What to work on: Please update the items below by replacing "4th Verse" with "5th Verse" and changing nothing else. Leave the pictures out of your answer.

Supplied material:
>> BEGIN
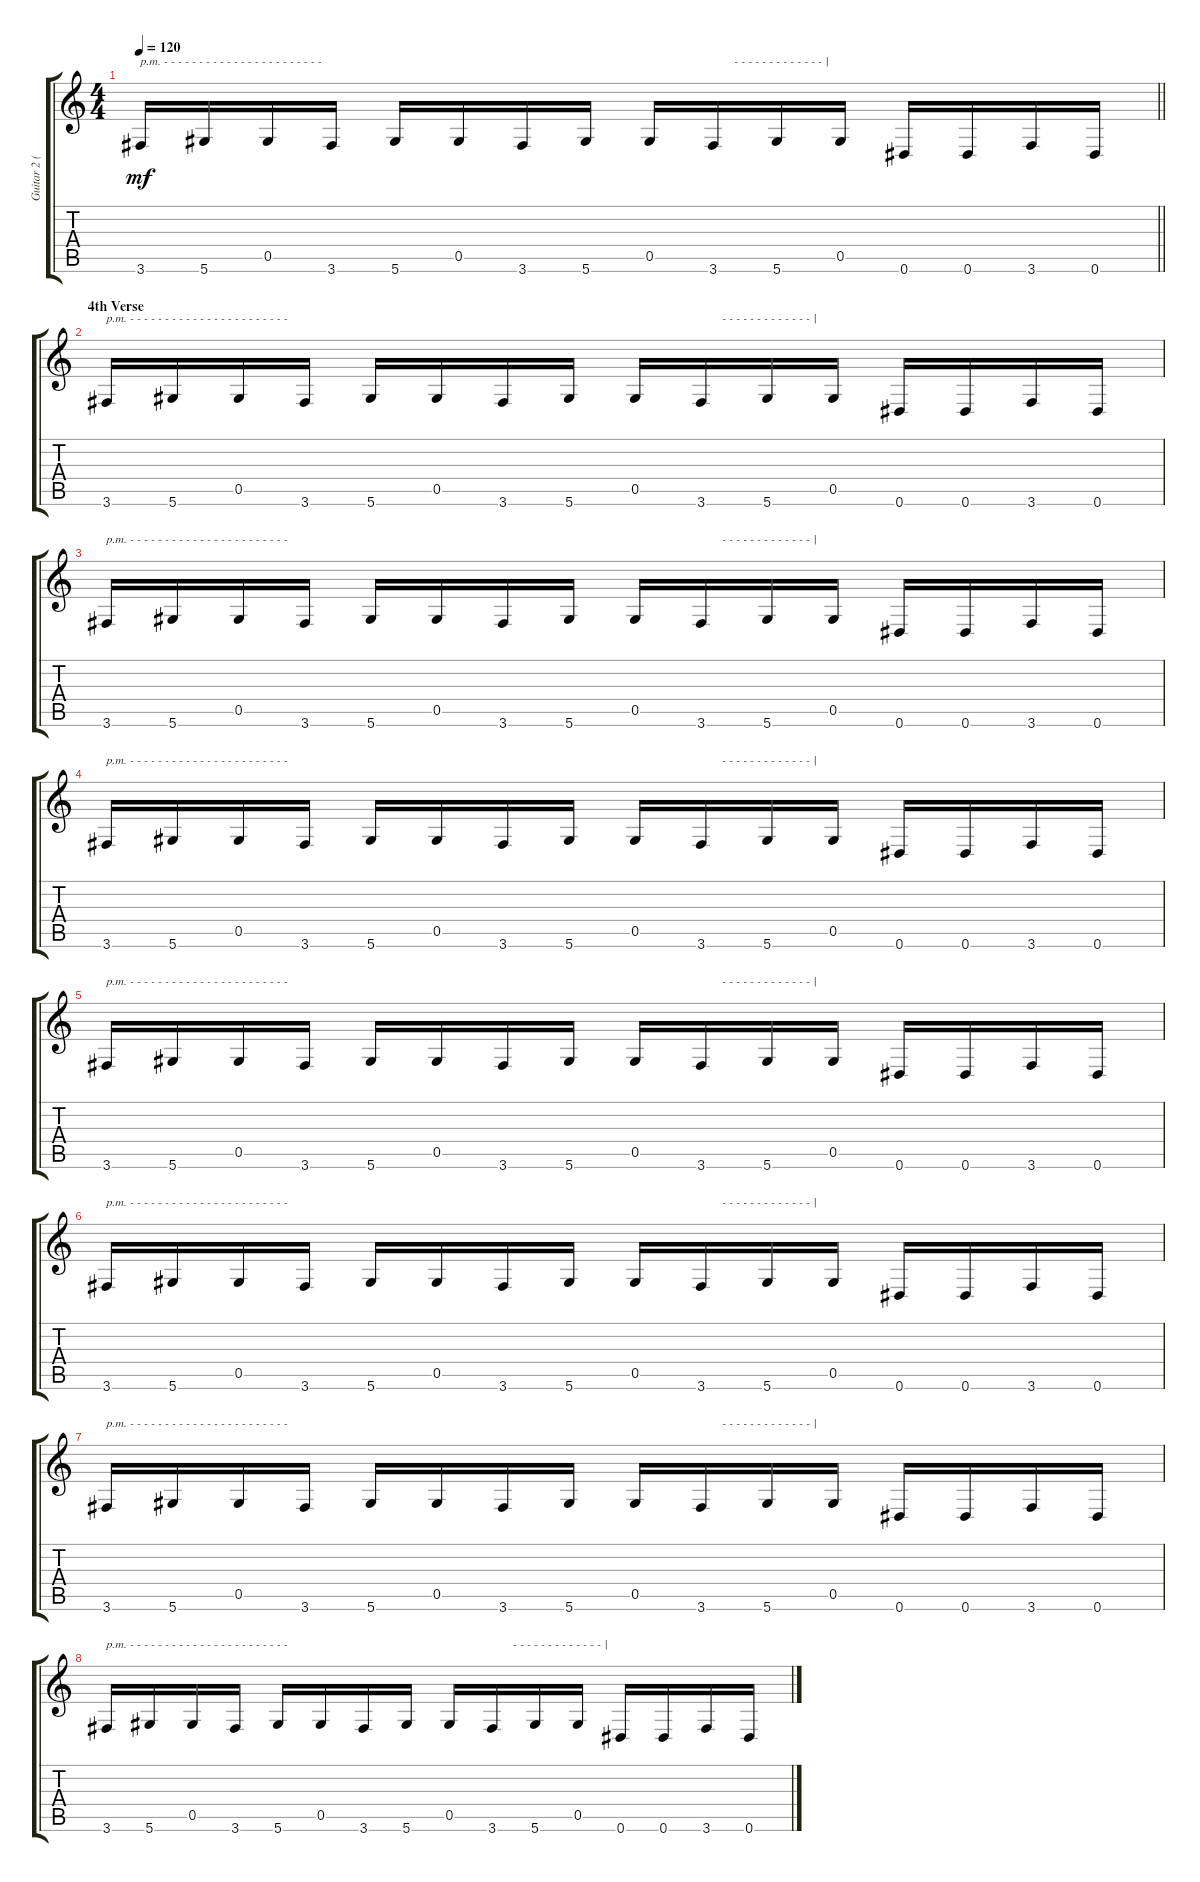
\track ("Guitar 2 (Slash)" "Guitar 2 (") {instrument overdrivenguitar}
\staff {score tabs}
\tuning (Eb4 Bb3 Gb3 Db3 Ab2 Eb2) {hide}
\ts (4 4)
\tempo 120
\clef g2
\barLineRight lightlight
\ks c
3.6.16{txt "p.m. - - - - - - - - - - - - - - - - - - - - - - -" dy mf} 5.6.16 0.5.16 3.6.16 5.6.16 0.5.16 3.6.16 5.6.16 0.5.16 3.6.16{txt "       - - - - - - - - - - - - - |"} 5.6.16 0.5.16 0.6.16 0.6.16 3.6.16 0.6.16 |
\section ("" "4th Verse")
3.6.16{txt "p.m. - - - - - - - - - - - - - - - - - - - - - - -"} 5.6.16 0.5.16 3.6.16 5.6.16 0.5.16 3.6.16 5.6.16 0.5.16 3.6.16{txt "       - - - - - - - - - - - - - |"} 5.6.16 0.5.16 0.6.16 0.6.16 3.6.16 0.6.16 |
3.6.16{txt "p.m. - - - - - - - - - - - - - - - - - - - - - - -"} 5.6.16 0.5.16 3.6.16 5.6.16 0.5.16 3.6.16 5.6.16 0.5.16 3.6.16{txt "       - - - - - - - - - - - - - |"} 5.6.16 0.5.16 0.6.16 0.6.16 3.6.16 0.6.16 |
3.6.16{txt "p.m. - - - - - - - - - - - - - - - - - - - - - - -"} 5.6.16 0.5.16 3.6.16 5.6.16 0.5.16 3.6.16 5.6.16 0.5.16 3.6.16{txt "       - - - - - - - - - - - - - |"} 5.6.16 0.5.16 0.6.16 0.6.16 3.6.16 0.6.16 |
3.6.16{txt "p.m. - - - - - - - - - - - - - - - - - - - - - - -"} 5.6.16 0.5.16 3.6.16 5.6.16 0.5.16 3.6.16 5.6.16 0.5.16 3.6.16{txt "       - - - - - - - - - - - - - |"} 5.6.16 0.5.16 0.6.16 0.6.16 3.6.16 0.6.16 |
3.6.16{txt "p.m. - - - - - - - - - - - - - - - - - - - - - - -"} 5.6.16 0.5.16 3.6.16 5.6.16 0.5.16 3.6.16 5.6.16 0.5.16 3.6.16{txt "       - - - - - - - - - - - - - |"} 5.6.16 0.5.16 0.6.16 0.6.16 3.6.16 0.6.16 |
3.6.16{txt "p.m. - - - - - - - - - - - - - - - - - - - - - - -"} 5.6.16 0.5.16 3.6.16 5.6.16 0.5.16 3.6.16 5.6.16 0.5.16 3.6.16{txt "       - - - - - - - - - - - - - |"} 5.6.16 0.5.16 0.6.16 0.6.16 3.6.16 0.6.16 |
3.6.16{txt "p.m. - - - - - - - - - - - - - - - - - - - - - - -"} 5.6.16 0.5.16 3.6.16 5.6.16 0.5.16 3.6.16 5.6.16 0.5.16 3.6.16{txt "       - - - - - - - - - - - - - |"} 5.6.16 0.5.16 0.6.16 0.6.16 3.6.16 0.6.16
>> END
Solution:
\track ("Guitar 2 (Slash)" "Guitar 2 (") {instrument overdrivenguitar}
\staff {score tabs}
\tuning (Eb4 Bb3 Gb3 Db3 Ab2 Eb2) {hide}
\ts (4 4)
\tempo 120
\clef g2
\barLineRight lightlight
\ks c
3.6.16{txt "p.m. - - - - - - - - - - - - - - - - - - - - - - -" dy mf} 5.6.16 0.5.16 3.6.16 5.6.16 0.5.16 3.6.16 5.6.16 0.5.16 3.6.16{txt "       - - - - - - - - - - - - - |"} 5.6.16 0.5.16 0.6.16 0.6.16 3.6.16 0.6.16 |
\section ("" "5th Verse")
3.6.16{txt "p.m. - - - - - - - - - - - - - - - - - - - - - - -"} 5.6.16 0.5.16 3.6.16 5.6.16 0.5.16 3.6.16 5.6.16 0.5.16 3.6.16{txt "       - - - - - - - - - - - - - |"} 5.6.16 0.5.16 0.6.16 0.6.16 3.6.16 0.6.16 |
3.6.16{txt "p.m. - - - - - - - - - - - - - - - - - - - - - - -"} 5.6.16 0.5.16 3.6.16 5.6.16 0.5.16 3.6.16 5.6.16 0.5.16 3.6.16{txt "       - - - - - - - - - - - - - |"} 5.6.16 0.5.16 0.6.16 0.6.16 3.6.16 0.6.16 |
3.6.16{txt "p.m. - - - - - - - - - - - - - - - - - - - - - - -"} 5.6.16 0.5.16 3.6.16 5.6.16 0.5.16 3.6.16 5.6.16 0.5.16 3.6.16{txt "       - - - - - - - - - - - - - |"} 5.6.16 0.5.16 0.6.16 0.6.16 3.6.16 0.6.16 |
3.6.16{txt "p.m. - - - - - - - - - - - - - - - - - - - - - - -"} 5.6.16 0.5.16 3.6.16 5.6.16 0.5.16 3.6.16 5.6.16 0.5.16 3.6.16{txt "       - - - - - - - - - - - - - |"} 5.6.16 0.5.16 0.6.16 0.6.16 3.6.16 0.6.16 |
3.6.16{txt "p.m. - - - - - - - - - - - - - - - - - - - - - - -"} 5.6.16 0.5.16 3.6.16 5.6.16 0.5.16 3.6.16 5.6.16 0.5.16 3.6.16{txt "       - - - - - - - - - - - - - |"} 5.6.16 0.5.16 0.6.16 0.6.16 3.6.16 0.6.16 |
3.6.16{txt "p.m. - - - - - - - - - - - - - - - - - - - - - - -"} 5.6.16 0.5.16 3.6.16 5.6.16 0.5.16 3.6.16 5.6.16 0.5.16 3.6.16{txt "       - - - - - - - - - - - - - |"} 5.6.16 0.5.16 0.6.16 0.6.16 3.6.16 0.6.16 |
3.6.16{txt "p.m. - - - - - - - - - - - - - - - - - - - - - - -"} 5.6.16 0.5.16 3.6.16 5.6.16 0.5.16 3.6.16 5.6.16 0.5.16 3.6.16{txt "       - - - - - - - - - - - - - |"} 5.6.16 0.5.16 0.6.16 0.6.16 3.6.16 0.6.16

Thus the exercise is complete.